Stephan Weil, Ministerpräsident von Niedersachsen.

Foto: Holger Hollermann

Niedersachsens Ministerpräsident Stephan Weil (SPD) hat den im Bund mitregierenden Koalitionspartner CSU nach Wochen des erbittert geführten Asylstreits zur Mäßigung aufgerufen.

Wenn sich die Partei nicht endlich darauf besinne, "dass es eine gemeinsame Geschäftsgrundlage in Form der Koalitionsvereinbarung gibt, dann werden wir wahrscheinlich ein unruhiges zweites Halbjahr erleben", sagte Niedersachsens SPD-Chef der Deutschen Presse-Agentur in Hannover. Bei vielen Mitgliedern seiner Partei gebe es tiefe Verärgerung über das Gebaren der CSU, die Geduld seiner Partei sei allmählich aufgebraucht. Grünen-Chef Robert Habeck sieht die CSU-Führung gar im "Amok-Modus".

Die CSU unter Parteichef und Bundesinnenminister Horst Seehofer dringt seit langem auf einen schärferen Kurs in der Flüchtlingspolitik und setzte zuletzt Kanzlerin Angela Merkel (CDU) massiv unter Druck. Unionspolitikern zufolge war die Fraktionsgemeinschaft in Gefahr, bis letztlich doch eine Kompromisslösung - auch mit der SPD - gefunden und eine Regierungskrise verhindert wurde. Als Hintergrund des CSU-Vorgehens sehen viele die bevorstehende Landtagswahl in Bayern im Oktober.

Während die CSU wiederholt mit einem nationalen Alleingang drohte, bekräftigte Merkel am Freitag auf ihrer traditionellen Sommer-Pressekonferenz ihren europäischen Ansatz in der Flüchtlingspolitik noch einmal.
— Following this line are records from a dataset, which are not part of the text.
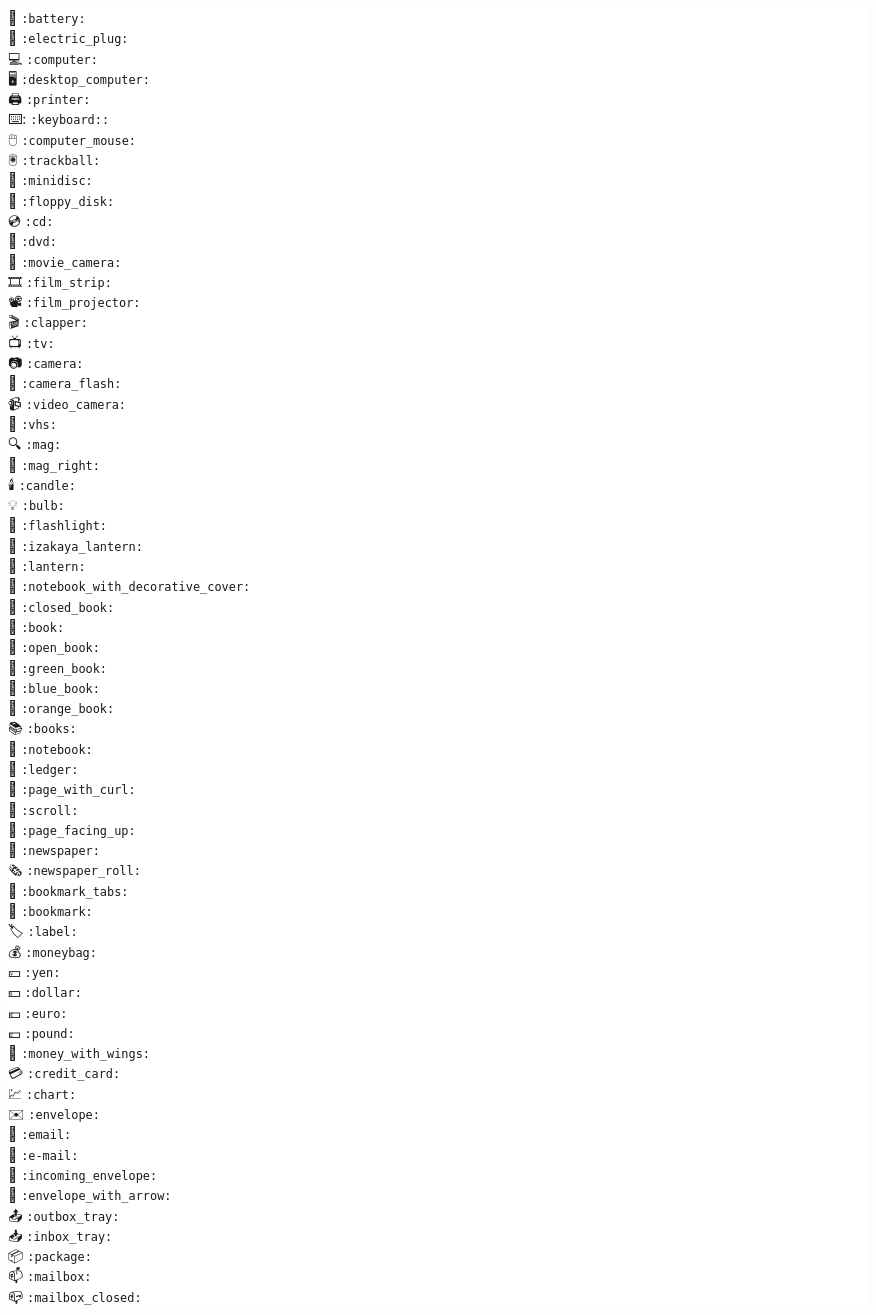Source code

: :battery: `:battery:` </br>
:electric_plug: `:electric_plug:` </br>
:computer: `:computer:` </br>
:desktop_computer: `:desktop_computer:` </br>
:printer: `:printer:` </br>
:keyboard:: `:keyboard::` </br>
:computer_mouse: `:computer_mouse:` </br>
:trackball: `:trackball:` </br>
:minidisc: `:minidisc:` </br>
:floppy_disk: `:floppy_disk:` </br>
:cd: `:cd:` </br>
:dvd: `:dvd:` </br>
:movie_camera: `:movie_camera:` </br>
:film_strip: `:film_strip:` </br>
:film_projector: `:film_projector:` </br>
:clapper: `:clapper:` </br>
:tv: `:tv:` </br>
:camera: `:camera:` </br>
:camera_flash: `:camera_flash:` </br>
:video_camera: `:video_camera:` </br>
:vhs: `:vhs:` </br>
:mag: `:mag:` </br>
:mag_right: `:mag_right:` </br>
:candle: `:candle:` </br>
:bulb: `:bulb:` </br>
:flashlight: `:flashlight:` </br>
:izakaya_lantern: `:izakaya_lantern:` </br>
:lantern: `:lantern:` </br>
:notebook_with_decorative_cover: `:notebook_with_decorative_cover:` </br>
:closed_book: `:closed_book:` </br>
:book: `:book:` </br>
:open_book: `:open_book:` </br>
:green_book: `:green_book:` </br>
:blue_book: `:blue_book:` </br>
:orange_book: `:orange_book:` </br>
:books: `:books:` </br>
:notebook: `:notebook:` </br>
:ledger: `:ledger:` </br>
:page_with_curl: `:page_with_curl:` </br>
:scroll: `:scroll:` </br>
:page_facing_up: `:page_facing_up:` </br>
:newspaper: `:newspaper:` </br>
:newspaper_roll: `:newspaper_roll:` </br>
:bookmark_tabs: `:bookmark_tabs:` </br>
:bookmark: `:bookmark:` </br>
:label: `:label:` </br>
:moneybag: `:moneybag:` </br>
:yen: `:yen:` </br>
:dollar: `:dollar:` </br>
:euro: `:euro:` </br>
:pound: `:pound:` </br>
:money_with_wings: `:money_with_wings:` </br>
:credit_card: `:credit_card:` </br>
:chart: `:chart:` </br>
:envelope: `:envelope:` </br>
:email: `:email:` </br>
:e-mail: `:e-mail:` </br>
:incoming_envelope: `:incoming_envelope:` </br>
:envelope_with_arrow: `:envelope_with_arrow:` </br>
:outbox_tray: `:outbox_tray:` </br>
:inbox_tray: `:inbox_tray:` </br>
:package: `:package:` </br>
:mailbox: `:mailbox:` </br>
:mailbox_closed: `:mailbox_closed:` </br>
Zugleich beklagte die Kanzlerin den oft sehr schroffen Ton in der Auseinandersetzung. Ihrer Ansicht nach führe dies zu Vertrauensverlust und befördere Politikverdrossenheit.

Weil hielt der CSU nicht nur eine Schädigung der politischen Ordnung, sondern auch der Interessen Deutschlands vor. "Die CSU hat, kurz gesagt, das Geschäft der AfD betrieben, und sie betreibt es nach wie vor", kritisierte Weil, der in der SPD als Hoffnungsträger gilt. "Das war ein schweres, politisches Versagen, das wir da erlebt haben und von dem ich auch noch nicht sicher bin, dass es beendet ist."

Auch Vizekanzler Olaf Scholz (SPD) warnte vor neuem Streit. Der Konflikt habe alle in Deutschland befremdet, sagte der Bundesfinanzminister der "Stuttgarter Zeitung" und den "Stuttgarter Nachrichten". Ihn habe "irritiert, mit welcher Selbstverständlichkeit insbesondere die CSU die eigenen Parteiinteressen mit dem Wohl des Staates verwechselt".

Grünen-Chef Habeck pochte auf den Rücktritt des Bundesinnenministers. Die CSU-Führung sei im "Amok-Modus", und Seehofer "spielt mit der Rechtsstaatlichkeit", sagte Habeck den Zeitungen der Funke Mediengruppe (Samstag). Das Innenministerium hält er für "erbärmlich geführt" unter Seehofer. "Er löst ja nie ein Problem, sondern löst eines nur durch das nächste ab. Erst Obergrenze, Ankerzentren, dann bricht er die Debatte um Zurückweisung anderswo registrierter Asylbewerber vom Zaun und lenkt von den Missständen beim Migrationsamt Bamf ab." Seehofer war wegen seiner Asylpolitik zuletzt auch parteiintern zunehmend in die Kritik geraten.

FDP-Chef Christian Lindner warf Merkel mangelnde Selbstkritik vor. "Man konnte den Eindruck gewinnen, dass Frau Merkel mit dem Treiben in ihrer Regierung nichts zu tun haben will. Immer nur auf andere zu verweisen, wird dem Führungsauftrag an eine Kanzlerin nicht gerecht", sagte Lindner der "Rheinischen Post" (Samstag). Er äußerte die Befürchtung, dass Merkel die große Koalition in den nächsten Jahren "nur verwaltet, statt politisch zu gestalten".

Einem vom Meinungsforschungsinstitut Forsa für RTL und n-tv erstellten "Trendbarometer" zufolge bewerteten die 1006 Befragten die Arbeit der CSU in der Regierung mit der Schulnote mangelhaft (4,7) - die CDU kam auf 3,9, die SPD auf 3,7.